Saved entries
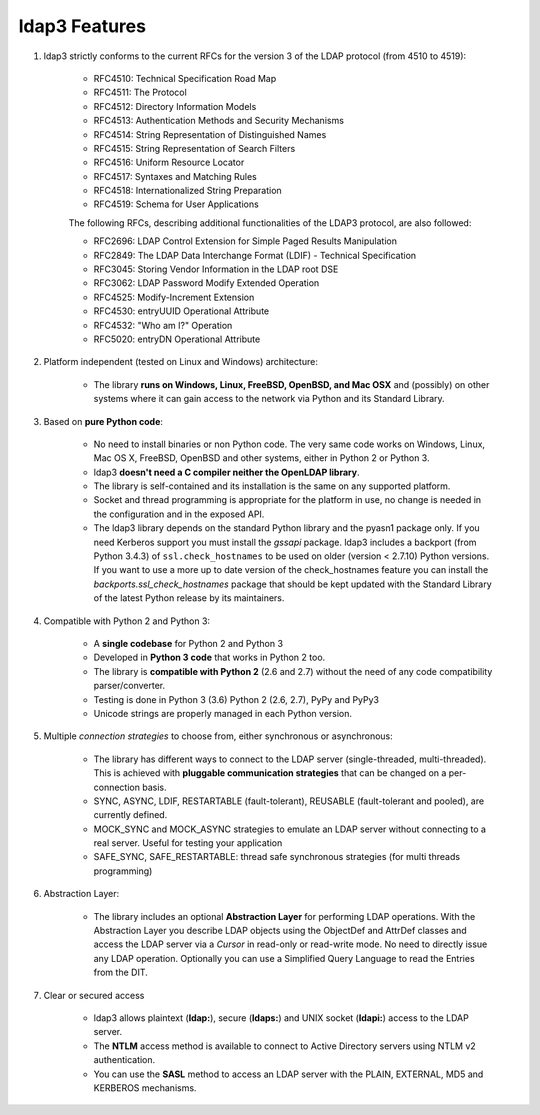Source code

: ldap3 Features
##############

1. ldap3 strictly conforms to the current RFCs for the version 3 of the LDAP protocol (from 4510 to 4519):

    * RFC4510: Technical Specification Road Map
    * RFC4511: The Protocol
    * RFC4512: Directory Information Models
    * RFC4513: Authentication Methods and Security Mechanisms
    * RFC4514: String Representation of Distinguished Names
    * RFC4515: String Representation of Search Filters
    * RFC4516: Uniform Resource Locator
    * RFC4517: Syntaxes and Matching Rules
    * RFC4518: Internationalized String Preparation
    * RFC4519: Schema for User Applications

    The following RFCs, describing additional functionalities of the LDAP3 protocol, are also followed:

    * RFC2696: LDAP Control Extension for Simple Paged Results Manipulation
    * RFC2849: The LDAP Data Interchange Format (LDIF) - Technical Specification
    * RFC3045: Storing Vendor Information in the LDAP root DSE
    * RFC3062: LDAP Password Modify Extended Operation
    * RFC4525: Modify-Increment Extension
    * RFC4530: entryUUID Operational Attribute
    * RFC4532: "Who am I?" Operation
    * RFC5020: entryDN Operational Attribute

2. Platform independent (tested on Linux and Windows) architecture:

    * The library **runs on Windows, Linux, FreeBSD, OpenBSD, and Mac OSX** and (possibly) on other systems where it can
      gain access to the network via Python and its Standard Library.

3. Based on **pure Python code**:

    * No need to install binaries or non Python code. The very same code works on Windows, Linux, Mac OS X, FreeBSD,
      OpenBSD and other systems, either in Python 2 or Python 3.

    * ldap3 **doesn't need a C compiler neither the OpenLDAP library**.

    * The library is self-contained and its installation is the same on any supported platform.

    * Socket and thread programming is appropriate for the platform in use, no change is needed in the configuration
      and in the exposed API.

    * The ldap3 library depends on the standard Python library and the pyasn1 package only. If you need Kerberos support
      you must install the *gssapi* package. ldap3 includes a backport (from Python 3.4.3) of ``ssl.check_hostnames`` to be
      used on older (version < 2.7.10) Python versions. If you want to use a more up to date version of the check_hostnames
      feature you can install the *backports.ssl_check_hostnames* package that should be kept updated with the Standard
      Library of the latest Python release by its maintainers.

4. Compatible with Python 2 and Python 3:

    * A **single codebase** for Python 2 and Python 3

    * Developed in **Python 3 code** that works in Python 2 too.

    * The library is **compatible with Python 2** (2.6 and 2.7) without the need of any code compatibility parser/converter.

    * Testing is done in Python 3 (3.6) Python 2 (2.6, 2.7), PyPy and PyPy3

    * Unicode strings are properly managed in each Python version.

5. Multiple *connection strategies* to choose from, either synchronous or asynchronous:

    * The library has different ways to connect to the LDAP server (single-threaded, multi-threaded).
      This is achieved with **pluggable communication strategies** that can be changed on a per-connection basis.

    * SYNC, ASYNC, LDIF, RESTARTABLE (fault-tolerant), REUSABLE (fault-tolerant and pooled), are currently defined.

    * MOCK_SYNC and MOCK_ASYNC strategies to emulate an LDAP server without connecting to a real server. Useful for testing your application

    * SAFE_SYNC, SAFE_RESTARTABLE: thread safe synchronous strategies (for multi threads programming)

6. Abstraction Layer:

    * The library includes an optional **Abstraction Layer** for performing LDAP operations.
      With the Abstraction Layer you describe LDAP objects using the ObjectDef and AttrDef classes and access
      the LDAP server via a *Cursor* in read-only or read-write mode. No need to directly issue any LDAP operation.
      Optionally you can use a Simplified Query Language to read the Entries from the DIT.

7. Clear or secured access

    * ldap3 allows plaintext (**ldap:**), secure (**ldaps:**) and UNIX socket (**ldapi:**) access to the LDAP server.

    * The **NTLM** access method is available to connect to Active Directory servers using NTLM v2 authentication.

    * You can use the **SASL** method to access an LDAP server with the PLAIN, EXTERNAL, MD5 and KERBEROS mechanisms.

[What you have to do]
Produce the entries above once more, exactly as given, with each picture left out.

[Your response]
Source code

: ldap3 Features
##############

1. ldap3 strictly conforms to the current RFCs for the version 3 of the LDAP protocol (from 4510 to 4519):

    * RFC4510: Technical Specification Road Map
    * RFC4511: The Protocol
    * RFC4512: Directory Information Models
    * RFC4513: Authentication Methods and Security Mechanisms
    * RFC4514: String Representation of Distinguished Names
    * RFC4515: String Representation of Search Filters
    * RFC4516: Uniform Resource Locator
    * RFC4517: Syntaxes and Matching Rules
    * RFC4518: Internationalized String Preparation
    * RFC4519: Schema for User Applications

    The following RFCs, describing additional functionalities of the LDAP3 protocol, are also followed:

    * RFC2696: LDAP Control Extension for Simple Paged Results Manipulation
    * RFC2849: The LDAP Data Interchange Format (LDIF) - Technical Specification
    * RFC3045: Storing Vendor Information in the LDAP root DSE
    * RFC3062: LDAP Password Modify Extended Operation
    * RFC4525: Modify-Increment Extension
    * RFC4530: entryUUID Operational Attribute
    * RFC4532: "Who am I?" Operation
    * RFC5020: entryDN Operational Attribute

2. Platform independent (tested on Linux and Windows) architecture:

    * The library **runs on Windows, Linux, FreeBSD, OpenBSD, and Mac OSX** and (possibly) on other systems where it can
      gain access to the network via Python and its Standard Library.

3. Based on **pure Python code**:

    * No need to install binaries or non Python code. The very same code works on Windows, Linux, Mac OS X, FreeBSD,
      OpenBSD and other systems, either in Python 2 or Python 3.

    * ldap3 **doesn't need a C compiler neither the OpenLDAP library**.

    * The library is self-contained and its installation is the same on any supported platform.

    * Socket and thread programming is appropriate for the platform in use, no change is needed in the configuration
      and in the exposed API.

    * The ldap3 library depends on the standard Python library and the pyasn1 package only. If you need Kerberos support
      you must install the *gssapi* package. ldap3 includes a backport (from Python 3.4.3) of ``ssl.check_hostnames`` to be
      used on older (version < 2.7.10) Python versions. If you want to use a more up to date version of the check_hostnames
      feature you can install the *backports.ssl_check_hostnames* package that should be kept updated with the Standard
      Library of the latest Python release by its maintainers.

4. Compatible with Python 2 and Python 3:

    * A **single codebase** for Python 2 and Python 3

    * Developed in **Python 3 code** that works in Python 2 too.

    * The library is **compatible with Python 2** (2.6 and 2.7) without the need of any code compatibility parser/converter.

    * Testing is done in Python 3 (3.6) Python 2 (2.6, 2.7), PyPy and PyPy3

    * Unicode strings are properly managed in each Python version.

5. Multiple *connection strategies* to choose from, either synchronous or asynchronous:

    * The library has different ways to connect to the LDAP server (single-threaded, multi-threaded).
      This is achieved with **pluggable communication strategies** that can be changed on a per-connection basis.

    * SYNC, ASYNC, LDIF, RESTARTABLE (fault-tolerant), REUSABLE (fault-tolerant and pooled), are currently defined.

    * MOCK_SYNC and MOCK_ASYNC strategies to emulate an LDAP server without connecting to a real server. Useful for testing your application

    * SAFE_SYNC, SAFE_RESTARTABLE: thread safe synchronous strategies (for multi threads programming)

6. Abstraction Layer:

    * The library includes an optional **Abstraction Layer** for performing LDAP operations.
      With the Abstraction Layer you describe LDAP objects using the ObjectDef and AttrDef classes and access
      the LDAP server via a *Cursor* in read-only or read-write mode. No need to directly issue any LDAP operation.
      Optionally you can use a Simplified Query Language to read the Entries from the DIT.

7. Clear or secured access

    * ldap3 allows plaintext (**ldap:**), secure (**ldaps:**) and UNIX socket (**ldapi:**) access to the LDAP server.

    * The **NTLM** access method is available to connect to Active Directory servers using NTLM v2 authentication.

    * You can use the **SASL** method to access an LDAP server with the PLAIN, EXTERNAL, MD5 and KERBEROS mechanisms.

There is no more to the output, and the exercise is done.